Gemäß § 60 Abs. 7 Satz 1 AufenthG soll von der Abschiebung eines Ausländers in einen anderen Staat abgesehen werden, wenn dort für diesen Ausländer eine erhebliche konkrete Gefahr für Leib, Leben oder Freiheit besteht. Der Kläger kann keinen Abschiebungsschutz wegen der harten Existenzbedingungen in Äthiopien beanspruchen. Dies wäre nur dann der Fall, wenn er bei seiner Rückkehr einer extremen Gefahrenlage dergestalt ausgesetzt wäre, dass er im Falle der Abschiebung dorthin gleichsam „sehenden Auges“ dem sicheren Tod oder schwersten Verletzungen ausgeliefert sein würde (vgl. BVerwG vom 12.7.2001, InfAuslR 2002,52/55). Davon ist jedoch nicht auszugehen. Die Grundversorgung der Bevölkerung mit Nahrungsmitteln ist in Äthiopien nicht in allen Landesteilen und zu jeder Zeit gesichert. Die Existenzbedingungen in Äthiopien, einem der ärmsten Länder der Welt, sind für große Teile insbesondere der Landbevölkerung äußerst hart und, bei Ernteausfällen, potentiell lebensbedrohend. In diesen Fällen ist das Land auf die Unterstützung internationaler Hilfsorganisationen angewiesen. Ca. 3,2 Mio. Äthiopier waren in 2014 auf Nahrungsmittelhilfe angewiesen, Die Hilfskosten wurden für 2014 auf 451,9 Mio. US-$ beziffert, darin enthalten sind neben der reinen Nahrungsmittelhilfe auch Non Food Items wie Kosten für Hygiene und Gesundheit. Zusätzlich werden 7.8 Mio. Menschen über das Productive Safety net Programme unterstützt, die sonst auch Nothilfe benötigen würden (Bericht des Auswärtigen Amtes über die asyl- und abschiebungsrelevante Lage in Äthiopien vom 4.3.2015, IV.1.1.1 und vom 24.5.2016., IV.1.1.1, 22.3. und 17.10. 2018, IV.1.1.1). Anhaltspunkte dafür, dass Rückkehrer keine Nahrungsmittelhilfe erhalten, bestehen nicht. Für Rückkehrer bieten sich schon mit geringem Startkapital Möglichkeiten zur bescheidenen Existenzgründung. Vor allem für Rückkehrer, die über Qualifikationen und Sprachkenntnisse verfügen, besteht die Möglichkeit, Arbeit zu finden oder sich erfolgreich selbständig zu machen.
Es ist dem Kläger zuzumuten, sich in Äthiopien eine Arbeit zu suchen, wofür er als Rückkehrer gute Chancen hat. Er ist in Äthiopien 10 Jahre lang zur Schule gegangen (Bl. 62 BA). Er kann wieder an seine Tätigkeit als Taxifahrer anknüpfen oder in einem anderen einfachen Beruf in Äthiopien arbeiten und sich in der Anfangszeit an seine Verwandten in Äthiopien (drei Brüder und zwei Schwestern; Bl. 62 BA) wegen Unterstützung wenden.

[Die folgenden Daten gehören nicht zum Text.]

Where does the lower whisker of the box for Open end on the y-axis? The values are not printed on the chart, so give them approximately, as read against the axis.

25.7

Die Stellung eines Asylantrags im Bundesgebiet bzw. die illegale Ausreise aus Äthiopien bleiben ohne Konsequenzen (Lagebericht des Auswärtigen Amtes über Äthiopien vom 24.5.2016, II.,1.9, vom 6. 3. 2017, IV. 2 und vom 22.3.2018 und 17. 10.2018, 8.4.2019, jeweils II.1.9)*
Die nach Maßgabe des § 34 Abs. 1 und des § 36 Abs. 1 AsylG erlassene Abschiebungsandrohung ist nicht zu beanstanden. Der Kläger besitzt keine Aufenthaltsgenehmigung und ist auch nicht als Asylberechtigter/Schutzberechtigter anerkannt.

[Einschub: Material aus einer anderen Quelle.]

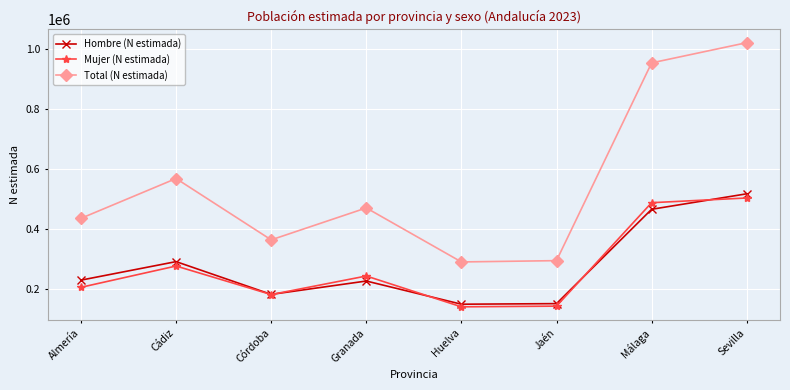

The value of Mujer (N estimada) at Huelva is 141062. True or false?

True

Die Klage hat auch gegen die im angefochtenen Bescheid ausgesprochene Befristung des Einreise- und Aufenthaltsverbotes auf 30 Monate (Nr. 5 des Bescheides) keinen Erfolg. Die Beklagte war nach § 11 Abs. 2 Satz 3 i.V.m. § 75 Nr. 12 AufenthG zur Entscheidung über die Befristung des Einreise- und Aufenthaltsverbots (§ 11 Abs. 1 AufenthG) berufen. Die Entscheidung, das Einreise- und Aufenthaltsverbot auf 30 Monate ab dem Tag der Abschiebung zu befristen, ist auch ermessensfehlerfrei getroffen worden. Das Vorliegen besonderer Umstände ist vom Kläger weder vorgetragen noch ersichtlich. Die vorgenommene Befristung auf 30 Monate begegnet keinen Bedenken.
Die Klage war daher mit der Kostenfolge des § 154 Abs. 1 VwGO abzuweisen. Die Entscheidung über die vorläufige Vollstreckbarkeit ergibt sich aus § 167 VwGO i.V.m. §§ 708 ff. ZPO.